Universities would be well advised to heed this call from Berners-Lee and offer more “web centric” courses, but more importantly academics should be spending a lot more time studying the complex, changing structure of the web.  The technical aspects of the internet are fairly well studied in commercial circles.   The sociological side is  poorly/rarely studied in academia and the commercial sector is still struggling to understand the implications of the massive shift of human activity online.   

Print Media Future – so dim, you won’t need to wear shades.


Two articles today suggest how tough it’s becoming to turn a buck in the print media world.   Jeff Jarvis at BuzzMachine and founder of eWeek, notes in “Whither Mags”, that major print efforts require a huge capital outlay before they can even hope to be profitable, and that the current high risk associated with print publications means we probably won’t see nearly as many new big magazine efforts.   

Even more ominous is the New York Times report today showing circulation declines almost across the board for US Newspapers.  The  NYT Article “More Readers Trading Newspapers for Websites” has a great graphic showing how circulation has fallen at most newspapers since last year with an average drop of 2.4%.    Given the relatively thin profit margins at many papers and the fact many costs are fixed this does not bode well at all for the future of newspapers.   The future of news?   That is a far more complex question and I think the answer is not knowable at this time.    Blogs are picking up some of the journalistic slack, but I’m not convinced they can pick up all of it. 

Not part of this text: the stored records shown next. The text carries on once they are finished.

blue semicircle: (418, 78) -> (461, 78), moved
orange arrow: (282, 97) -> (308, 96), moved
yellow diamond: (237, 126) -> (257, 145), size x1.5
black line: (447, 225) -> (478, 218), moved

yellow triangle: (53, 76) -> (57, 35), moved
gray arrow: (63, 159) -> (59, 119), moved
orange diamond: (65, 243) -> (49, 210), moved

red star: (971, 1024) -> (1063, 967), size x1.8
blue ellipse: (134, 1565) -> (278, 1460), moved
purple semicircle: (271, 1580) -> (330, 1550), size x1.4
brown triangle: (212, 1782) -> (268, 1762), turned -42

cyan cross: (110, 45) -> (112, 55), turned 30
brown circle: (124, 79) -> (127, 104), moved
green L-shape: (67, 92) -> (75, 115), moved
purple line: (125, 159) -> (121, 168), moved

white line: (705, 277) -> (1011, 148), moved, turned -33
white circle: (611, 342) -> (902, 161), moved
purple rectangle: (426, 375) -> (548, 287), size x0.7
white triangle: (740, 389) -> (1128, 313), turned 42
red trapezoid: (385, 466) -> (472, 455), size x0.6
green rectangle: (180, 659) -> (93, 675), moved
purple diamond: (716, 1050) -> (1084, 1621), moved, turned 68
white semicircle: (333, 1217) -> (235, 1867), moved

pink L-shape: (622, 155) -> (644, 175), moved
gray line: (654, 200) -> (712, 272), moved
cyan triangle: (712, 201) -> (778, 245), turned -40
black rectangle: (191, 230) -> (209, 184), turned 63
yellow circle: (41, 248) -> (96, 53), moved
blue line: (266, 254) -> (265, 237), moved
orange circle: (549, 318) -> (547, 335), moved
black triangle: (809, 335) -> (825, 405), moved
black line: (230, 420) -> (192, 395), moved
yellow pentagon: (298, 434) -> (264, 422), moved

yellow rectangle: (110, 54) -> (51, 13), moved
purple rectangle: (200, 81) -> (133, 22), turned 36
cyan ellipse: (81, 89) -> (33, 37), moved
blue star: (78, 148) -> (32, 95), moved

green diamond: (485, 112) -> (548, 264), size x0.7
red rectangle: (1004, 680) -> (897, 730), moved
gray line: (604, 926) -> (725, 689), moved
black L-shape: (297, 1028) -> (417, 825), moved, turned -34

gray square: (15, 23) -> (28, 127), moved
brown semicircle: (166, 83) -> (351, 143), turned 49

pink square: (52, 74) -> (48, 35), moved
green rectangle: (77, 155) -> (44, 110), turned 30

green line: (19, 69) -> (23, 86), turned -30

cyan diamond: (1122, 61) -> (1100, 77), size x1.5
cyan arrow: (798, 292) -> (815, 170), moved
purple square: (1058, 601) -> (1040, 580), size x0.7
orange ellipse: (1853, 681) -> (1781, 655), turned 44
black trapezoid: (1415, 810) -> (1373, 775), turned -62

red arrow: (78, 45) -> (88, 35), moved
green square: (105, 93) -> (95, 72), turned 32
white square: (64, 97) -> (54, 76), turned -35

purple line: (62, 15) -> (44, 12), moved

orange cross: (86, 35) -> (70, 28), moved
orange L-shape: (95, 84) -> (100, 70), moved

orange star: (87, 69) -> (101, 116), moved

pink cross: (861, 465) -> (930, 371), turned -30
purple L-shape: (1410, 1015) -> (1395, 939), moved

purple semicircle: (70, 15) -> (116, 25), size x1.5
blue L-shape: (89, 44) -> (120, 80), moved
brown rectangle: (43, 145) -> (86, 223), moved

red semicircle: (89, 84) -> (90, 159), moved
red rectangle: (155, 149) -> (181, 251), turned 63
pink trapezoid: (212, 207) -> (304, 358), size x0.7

Information Sharecroppers of the World, Unite ! ?


Update:  I think Nick (and I) may owe Newsvine an apology, because Newsvine does not really practice sharecropping.   The members own their own content and this means a lot more control than otherwise.    Obviously the landscape is complex with any social media but I don’t think I can object to Newsvine’s model.    My concern is where the site takes ownership of the member content.

—-

Nick Carr  has a good post today noting how the Newsvine aquisition, and other deals like this, can lead to some information “sharecropper” dissent.     As I pointed out yesterday social media is a great thing, but it seems to be dramatically failing to fund the very forces that make it a great thing – the hardest working content providers that often form the backbone of these entities.     Kevin Rose is worth tens of millions because tens of millions of diggers work for him – for free.   Sure, he’s smarter than most of his minions and he pulled it all together which means he should get a big digg payday some day, but should he, the founders, and the VC funders get *all* of the money when even they’d all agree that digg is valuable primarily because of all the people that do the digging.

Newsvine was a superb project that was beautifully implemented, but like Nick I wonder how long those who helped make Newsvine such a great site will keep working for nothing.     Is  Web 2.0 simply a new twist on feudal economics?